Turtles have a prominent scute.
A scute is a shield-shaped bony plate or scale found on the skin of some reptiles, birds, and mammals. Although similar in appearance to scales, scales have different origins and properties. Some scientists speculate that the structures may provide clues to the early evolution of feathers, as many dinosaurs, widely considered to be relatives of birds, also had shields.
Crocodiles have shields.
Reptiles with prominent shields include crocodiles, crocodiles, and turtles. Scutes in crocodiles and crocodiles are the bony, striated plates that make up the animal’s tough skin, protecting it from predators and possibly helping it regulate its temperature. These scales have a bony base and are known as osteoderms.
In tortoises and tortoises, the entire carapace, or upper shell, is a structure of fused scales. The plates that run through the center of the shell along the column are called center plates. The next rows of plates on each side of the column are called costal plates and the outer plates are known as marginal plates. The plastron or underside of the turtle’s shell is also made of scales.
Scutes are the bony ridges that make crocodile skin so tough.
Each scute forms in a lower layer of skin, the dermis, under the epidermis. It may contain bone at its base, in which case it is known as osteoderm. The rest of the scute consists of a fibrous protein, also found in horns, known as keratin. Unlike snakes and lizards that shed the entire outer layer of their skin, animals with these structures shed only the outer layer of keratin. Scales are distinguished from scales in that they develop in the epidermis rather than the dermis.
Birds and mammals, like reptiles, can have shields. In birds, they are dermal structures of the feet. Mammals like armadillos and pangolins have plate-shaped osteoderms that form an armor layer. As in crocodilians, scales in mammals have a protective function.

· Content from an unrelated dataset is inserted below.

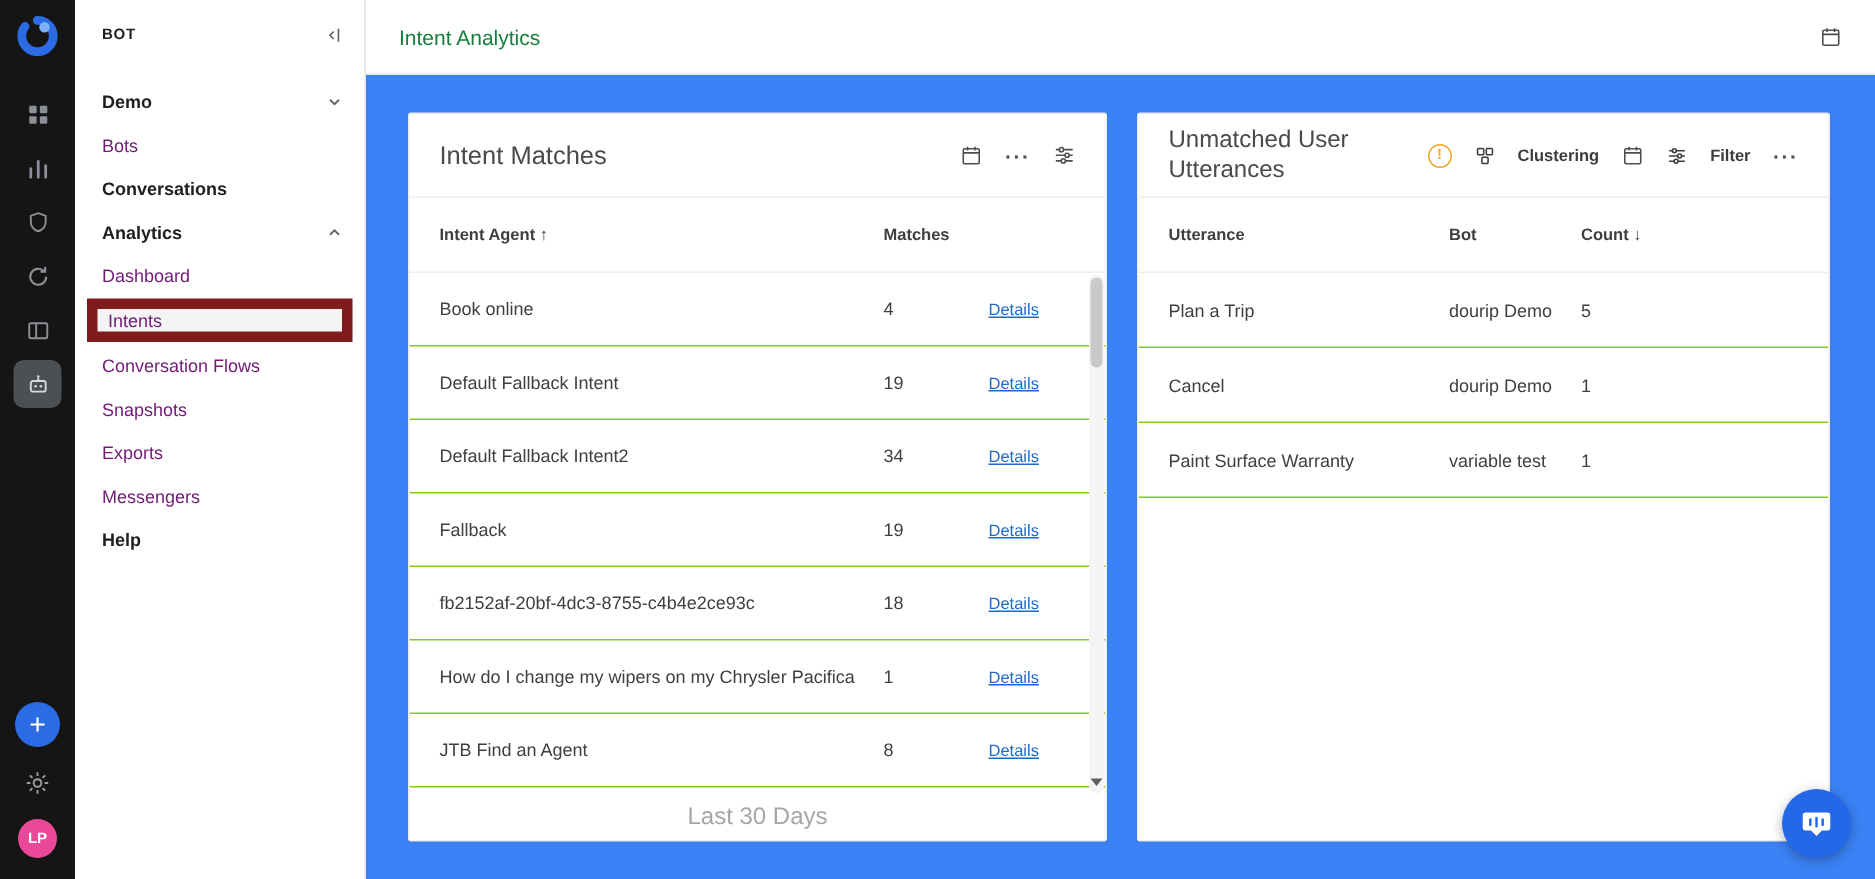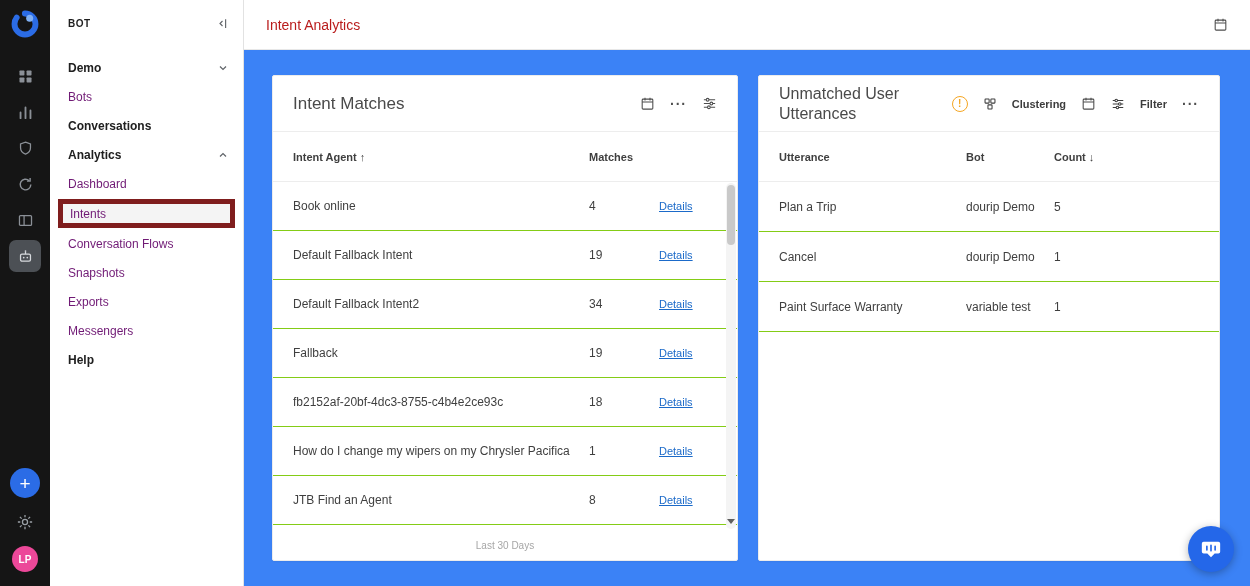"Intent Analytics" .page-title { color: #b91c1c -> #15803d }
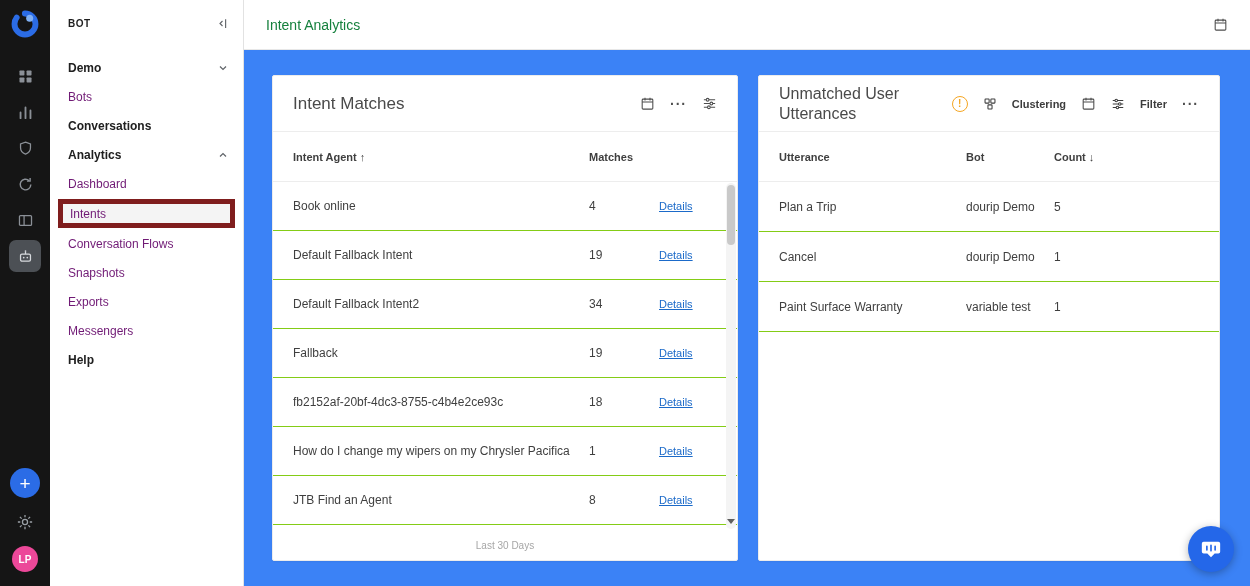"Intents" .sb-item.intents { border: 5px solid #7f1d1d -> 7px solid #7f1d1d }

Researchers investigating the ancestry of birds have used shields as a possible clue to finding the origin of feathers. It has been theorized that feathers evolved from reptilian scales, but tests have revealed that feathers and scales are genetically and chemically different. Scutes, on the other hand, may be genetically more closely linked to feathers. It’s even possible that scutes evolved from feathers rather than vice versa.
Fossil discoveries indicated that many dinosaurs likely had feathers, and that the feathers themselves may be a more primitive feature than previously thought. If that’s true, it’s possible that birds and dinosaurs evolved from a feathered common ancestor. Some scientists speculate that the scute may have developed from a feather structure in an ancestral organism of this type.